_Exercise:_ Using the article below on the Arizona State University study of chain-of-thought reasoning, state whether each statement agrees with the text, answering yes or no and quoting the words that decide it. 1. The researchers adapted an existing pretrained model for their experiments. 2. In the rotation task, APPLE becomes EAPPL. 3. The ASU team holds that chain-of-thought reasoning stays reliable under moderate distribution shifts.

** Excerpted passage follows **

A new study from Arizona State University questions whether large language models can truly "think" like humans, suggesting their apparent reasoning is just pattern-matching that quickly breaks down when faced with unfamiliar data.
The debate centers on chain-of-thought (CoT) prompting, a technique designed to help models break down complex problems into logical steps. CoT has boosted model performance on reasoning, math, and puzzle tasks, fueling speculation that LLMs are developing human-like reasoning abilities that could scale with more computing power.
But the ASU team argues that CoT reasoning is really a "brittle mirage." It works best when the test data closely resembles the training data and becomes fragile and prone to failure even under moderate distribution shifts.
It's all about the data
To put CoT to the test, the researchers built DataAlchemy, a controlled environment for training and evaluating language models. They trained a model from scratch and systematically explored its reasoning across three factors: task type, length, and input format.
The tasks themselves were intentionally simple: cyclic letter transformations. For example, a "ROT" shift moves each letter a set number of places in the alphabet (so A becomes N with a shift of 13), or a rotation that moves the letters in a word (so APPLE becomes EAPPL).
Once the model had learned the rules, it faced slightly altered test cases: being trained on only one rule and tested on another, or trained on four-letter words and tested on three- or five-letter words.

** End of Excerpted passage **
** Material supplied follows **

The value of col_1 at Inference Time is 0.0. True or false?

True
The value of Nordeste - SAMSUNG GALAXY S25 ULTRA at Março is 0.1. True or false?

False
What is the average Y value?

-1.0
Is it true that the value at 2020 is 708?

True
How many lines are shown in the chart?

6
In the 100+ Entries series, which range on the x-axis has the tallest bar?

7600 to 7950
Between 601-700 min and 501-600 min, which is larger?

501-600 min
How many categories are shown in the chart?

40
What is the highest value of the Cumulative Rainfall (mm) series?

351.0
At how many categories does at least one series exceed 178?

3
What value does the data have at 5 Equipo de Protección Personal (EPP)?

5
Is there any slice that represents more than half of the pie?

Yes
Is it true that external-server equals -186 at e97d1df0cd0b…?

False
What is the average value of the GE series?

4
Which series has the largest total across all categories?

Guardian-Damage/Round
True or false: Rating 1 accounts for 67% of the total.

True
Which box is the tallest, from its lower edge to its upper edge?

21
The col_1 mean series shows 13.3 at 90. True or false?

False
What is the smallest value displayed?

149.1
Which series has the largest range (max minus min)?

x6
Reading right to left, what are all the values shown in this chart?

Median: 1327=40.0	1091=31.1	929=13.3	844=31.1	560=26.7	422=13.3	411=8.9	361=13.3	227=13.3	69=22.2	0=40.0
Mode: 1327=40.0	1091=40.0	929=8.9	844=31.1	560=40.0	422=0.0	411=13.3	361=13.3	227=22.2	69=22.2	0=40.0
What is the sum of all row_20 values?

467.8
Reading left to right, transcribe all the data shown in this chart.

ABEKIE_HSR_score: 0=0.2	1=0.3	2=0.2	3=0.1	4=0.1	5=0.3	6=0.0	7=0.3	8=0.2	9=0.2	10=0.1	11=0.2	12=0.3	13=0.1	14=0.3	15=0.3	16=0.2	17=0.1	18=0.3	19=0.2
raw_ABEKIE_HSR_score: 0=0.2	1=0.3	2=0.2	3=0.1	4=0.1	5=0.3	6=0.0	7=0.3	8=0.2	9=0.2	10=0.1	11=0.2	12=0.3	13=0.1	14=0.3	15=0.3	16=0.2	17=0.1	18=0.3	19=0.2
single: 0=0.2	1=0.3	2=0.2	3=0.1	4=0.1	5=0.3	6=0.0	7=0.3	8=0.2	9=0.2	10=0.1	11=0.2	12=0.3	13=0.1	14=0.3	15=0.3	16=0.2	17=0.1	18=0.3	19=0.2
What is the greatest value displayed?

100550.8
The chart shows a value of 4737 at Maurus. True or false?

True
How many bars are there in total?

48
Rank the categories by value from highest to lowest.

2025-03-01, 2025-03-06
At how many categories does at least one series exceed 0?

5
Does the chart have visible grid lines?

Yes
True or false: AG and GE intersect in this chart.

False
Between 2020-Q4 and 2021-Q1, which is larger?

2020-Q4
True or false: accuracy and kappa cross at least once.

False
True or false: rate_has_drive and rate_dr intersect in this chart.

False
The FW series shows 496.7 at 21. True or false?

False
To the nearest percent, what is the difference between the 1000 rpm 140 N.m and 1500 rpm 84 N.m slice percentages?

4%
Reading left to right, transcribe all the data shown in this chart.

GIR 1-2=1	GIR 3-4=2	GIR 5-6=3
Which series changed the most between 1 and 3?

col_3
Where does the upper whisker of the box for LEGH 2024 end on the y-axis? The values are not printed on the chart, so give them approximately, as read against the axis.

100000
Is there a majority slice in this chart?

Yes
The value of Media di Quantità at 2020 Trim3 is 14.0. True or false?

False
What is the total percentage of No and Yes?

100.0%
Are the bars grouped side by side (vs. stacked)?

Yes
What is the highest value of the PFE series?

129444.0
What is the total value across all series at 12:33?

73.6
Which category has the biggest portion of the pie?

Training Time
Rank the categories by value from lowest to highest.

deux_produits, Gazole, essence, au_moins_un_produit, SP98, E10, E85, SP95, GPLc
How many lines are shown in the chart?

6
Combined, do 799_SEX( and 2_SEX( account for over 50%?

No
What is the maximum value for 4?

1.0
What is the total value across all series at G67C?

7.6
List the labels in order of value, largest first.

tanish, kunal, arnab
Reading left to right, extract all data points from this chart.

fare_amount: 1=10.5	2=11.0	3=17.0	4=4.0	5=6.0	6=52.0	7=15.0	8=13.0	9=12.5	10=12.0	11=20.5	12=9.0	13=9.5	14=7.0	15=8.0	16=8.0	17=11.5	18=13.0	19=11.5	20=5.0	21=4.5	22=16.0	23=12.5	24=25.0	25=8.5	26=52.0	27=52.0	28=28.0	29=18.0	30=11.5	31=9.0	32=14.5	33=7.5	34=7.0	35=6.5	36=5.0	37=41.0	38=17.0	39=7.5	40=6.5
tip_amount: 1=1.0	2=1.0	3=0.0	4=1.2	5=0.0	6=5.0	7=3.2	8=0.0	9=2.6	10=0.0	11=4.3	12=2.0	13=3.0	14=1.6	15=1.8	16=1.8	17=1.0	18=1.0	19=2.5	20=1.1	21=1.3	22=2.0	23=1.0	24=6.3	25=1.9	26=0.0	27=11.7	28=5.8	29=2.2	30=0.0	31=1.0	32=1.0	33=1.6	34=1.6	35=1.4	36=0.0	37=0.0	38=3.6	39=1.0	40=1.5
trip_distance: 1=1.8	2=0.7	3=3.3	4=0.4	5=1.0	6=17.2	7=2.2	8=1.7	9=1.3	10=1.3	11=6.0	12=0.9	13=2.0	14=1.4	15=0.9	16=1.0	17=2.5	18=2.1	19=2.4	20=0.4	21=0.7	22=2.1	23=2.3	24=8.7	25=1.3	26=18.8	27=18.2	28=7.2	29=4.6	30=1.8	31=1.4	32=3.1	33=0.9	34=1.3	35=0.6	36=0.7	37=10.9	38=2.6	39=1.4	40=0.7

** End of Material supplied **

_Response:_
1. No: "They trained a model from scratch"
2. Yes: "so APPLE becomes EAPPL"
3. No: "becomes fragile and prone to failure even under moderate distribution shifts"